Tuesday, 17 May 2016

Haiku tentang Pena dan Cerita Sederhana Dibaliknya

Haiku untuk Mia




Berteman kata
Curahkan peluh jiwa
Dipeluk malam 


Surya merona
 Pena mengukir asa
Di atas putih


Pelukan kata
Hangatkan dingin malam
Redakan tangis




***


Pena kesayangan, layak berjuluk demikian. Sudah bertahun-tahun aku mempertahankannya. Jika tintanya sudah habis, aku selalu membeli pena baru hanya untuk diambil dan “dioplos” isinya. Haha... becanda. Maksudku, hanya akan kuperbarui isinya. Wadahnya, tentu saja tetap yang ini.

Kala adikku bilang butuh pena pun, aku lebih memilih membelikan yang baru, dari pada meminjamkan yang ini. Terakhir, saat begitu terpaksa, aku memilih menukarkan isi di dalamnya saja. Kemudian aku membeli yang baru. Tentu saja, aku kembali cuma mengambil isinya.

Aku konyol? Memang. Namun kekonyolan ini bukan tanpa alasan.

Fanatik pada merk tertentu? Tidak juga. Walau aku setia, tetapi aku ini realistis. Jika ada yang katanya lebih baik, aku tak keberatan mencoba. Bila memang sungguh bagus, aku pun tak segan berpaling.

Suka sekali pada bentuknya? Hmm ... tidak juga. Biasa saja, menurutku.

Punya kenangan tersendiri? Iya, ini memang pemberian kedua adik laki-lakiku sebagai kado ulang tahun, entah yang keberapa, sayang sekali aku sudah lupa. Namun, bukan itulah alasanku yang sesungguhnya.

Tingginya yang sangat sesuailah yang menjadi alasan utamanya. Yups, karena tingginya ketika tutup dibalik dan diletakkan di bagian sebaliknya dari mata pena tersebut sangat cocok bila kugunakan untuk menulis.
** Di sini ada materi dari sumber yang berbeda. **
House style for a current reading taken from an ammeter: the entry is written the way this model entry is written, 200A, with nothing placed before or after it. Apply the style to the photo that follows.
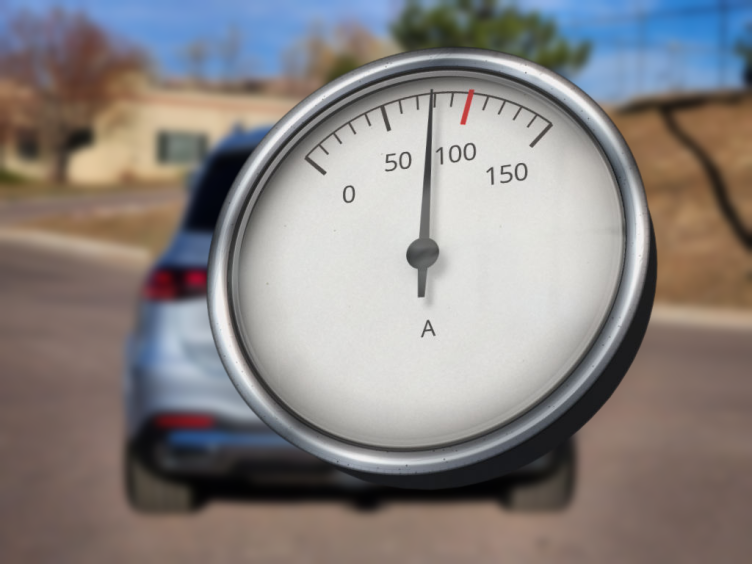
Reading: 80A
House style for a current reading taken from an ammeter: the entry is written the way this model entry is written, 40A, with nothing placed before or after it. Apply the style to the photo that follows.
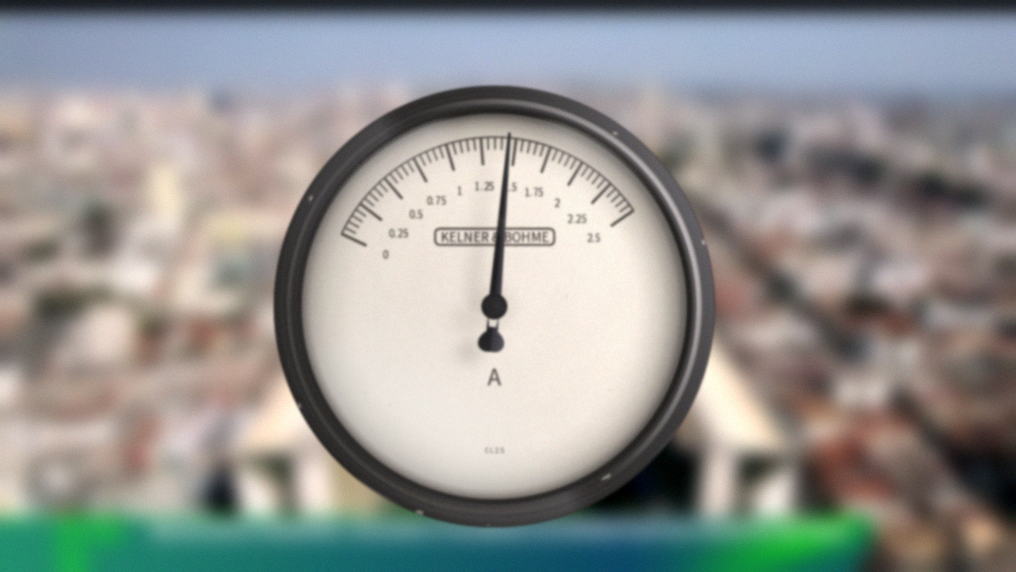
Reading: 1.45A
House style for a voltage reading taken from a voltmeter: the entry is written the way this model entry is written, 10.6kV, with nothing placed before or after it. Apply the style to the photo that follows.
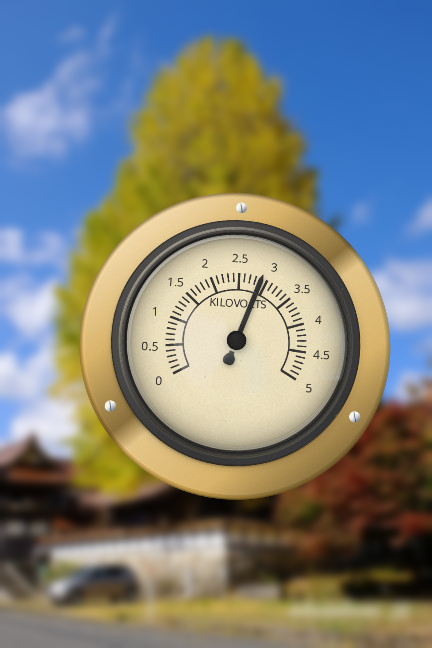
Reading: 2.9kV
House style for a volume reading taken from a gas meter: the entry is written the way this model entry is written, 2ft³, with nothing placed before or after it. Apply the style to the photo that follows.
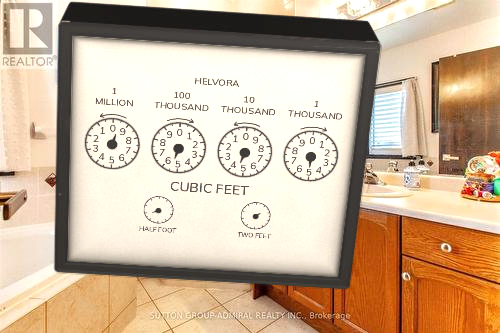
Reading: 954500ft³
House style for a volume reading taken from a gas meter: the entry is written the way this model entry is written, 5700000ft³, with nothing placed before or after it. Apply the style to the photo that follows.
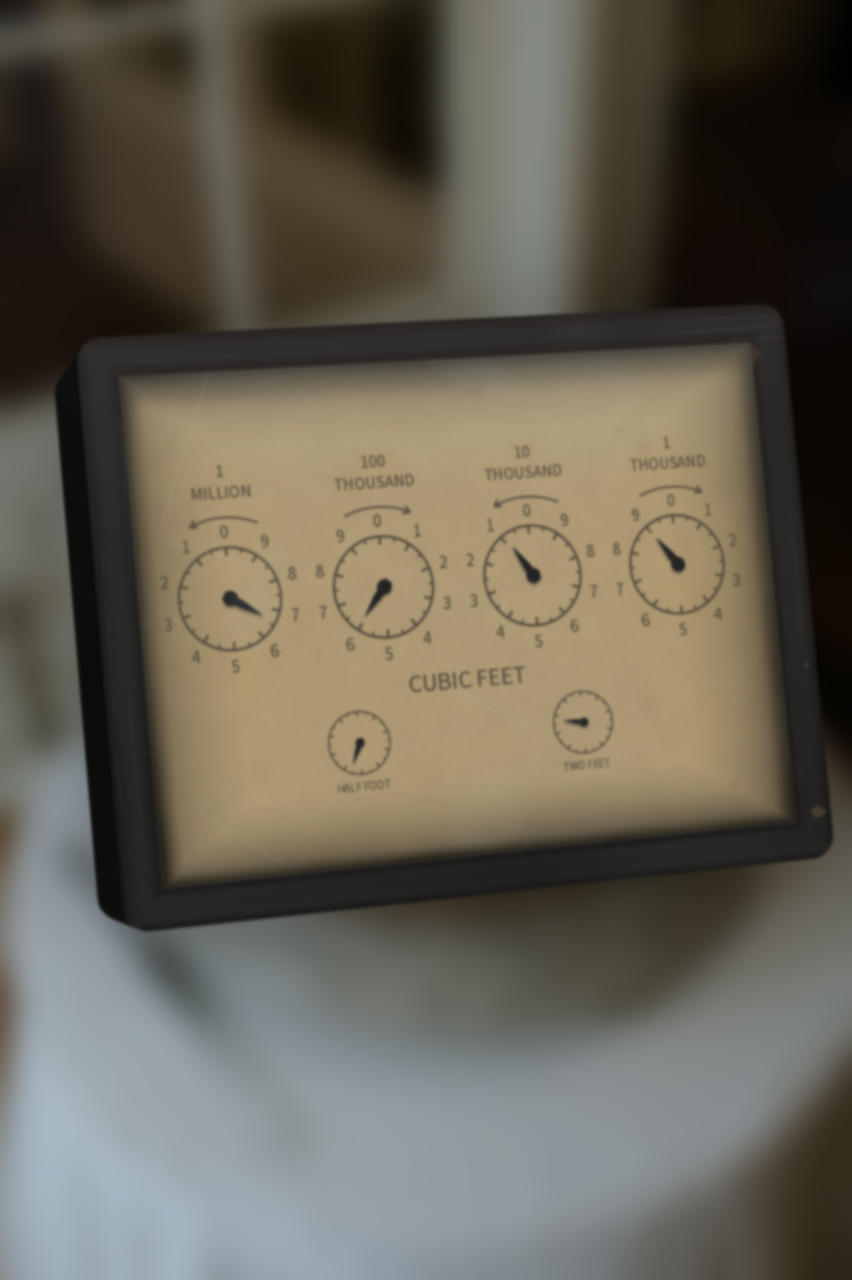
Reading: 660900ft³
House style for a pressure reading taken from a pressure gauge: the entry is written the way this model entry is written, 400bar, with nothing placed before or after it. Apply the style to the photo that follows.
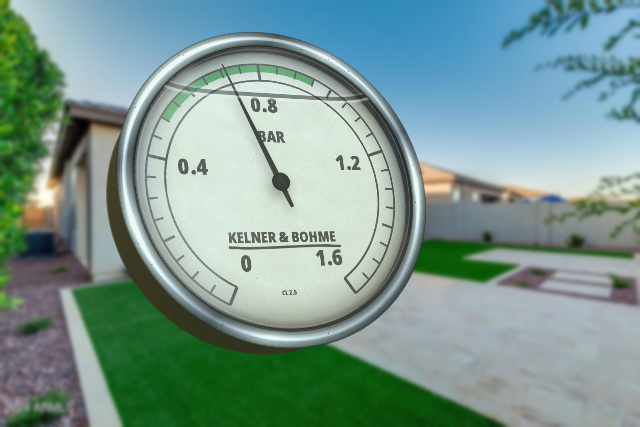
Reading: 0.7bar
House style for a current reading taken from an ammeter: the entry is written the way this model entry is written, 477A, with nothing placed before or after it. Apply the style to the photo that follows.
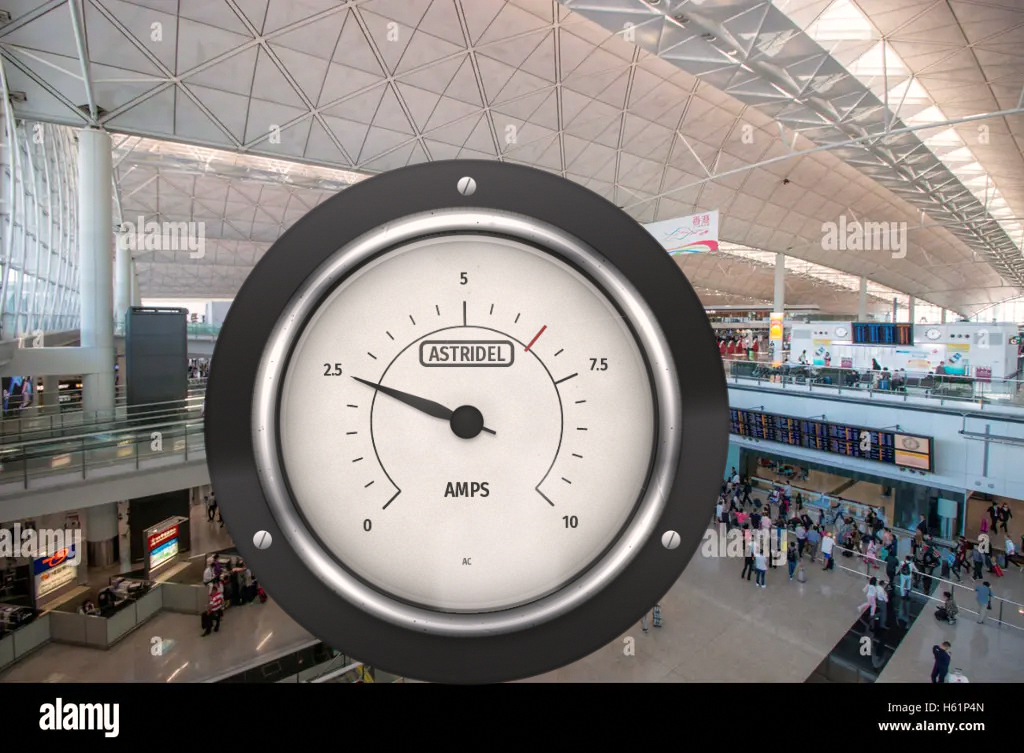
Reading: 2.5A
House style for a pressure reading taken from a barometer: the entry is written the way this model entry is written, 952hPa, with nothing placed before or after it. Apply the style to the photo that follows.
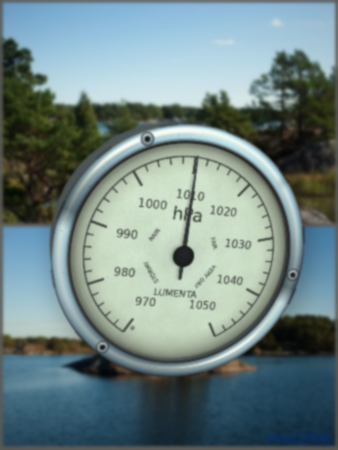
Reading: 1010hPa
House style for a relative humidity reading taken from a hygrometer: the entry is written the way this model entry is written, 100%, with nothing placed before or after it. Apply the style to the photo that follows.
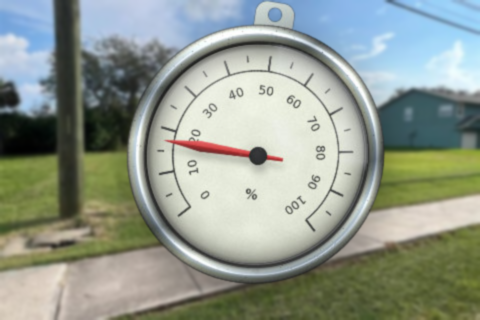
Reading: 17.5%
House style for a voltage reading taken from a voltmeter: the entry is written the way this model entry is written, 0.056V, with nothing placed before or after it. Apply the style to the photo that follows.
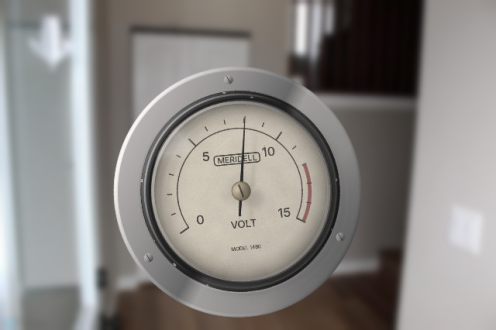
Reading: 8V
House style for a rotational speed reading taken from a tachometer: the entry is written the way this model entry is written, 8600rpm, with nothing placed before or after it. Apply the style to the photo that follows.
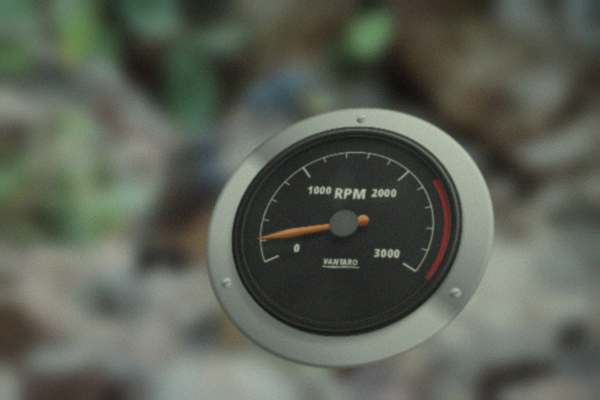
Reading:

Sementara yang lain, sering terasa kurang panjang, sehingga tak nyaman kugunakan. Sebab, aku memang dianugerahi Tuhan dengan kondisi fisik yang unik dan berbeda. Proses menulisku tak hanya bergantung sepenuhnya pada tangan kanan, tetapi mesti bekerjasama dengan dagu pula.

Terima kasih pena kesayanganku, karena telah setia menemani hingga detik ini. Aku masih ingat, betapa sulitnya dulu kala menulis tanpa bantuanmu. Sejak ada kamu, menulis jadi lebih mudah dan nyaman.

Hadirmu, bagai sahabat terbaik untukku. Lewat kata, kucurahkan semua keluh kesahku. Lewat kata, kulampiaskan segala emosiku. Lewat kata, kuungkapkan rindu dan kasih yang terpendam. Lewat kata, kurangkai mimpi dan kukejar ambisi.

Karena kita sudah berteman lama, bagaimana jika kuberi kau nama? Bolehkah kupanggil kau, Mia? Lia dan Mia. Hehe ... kedengarannya lucu.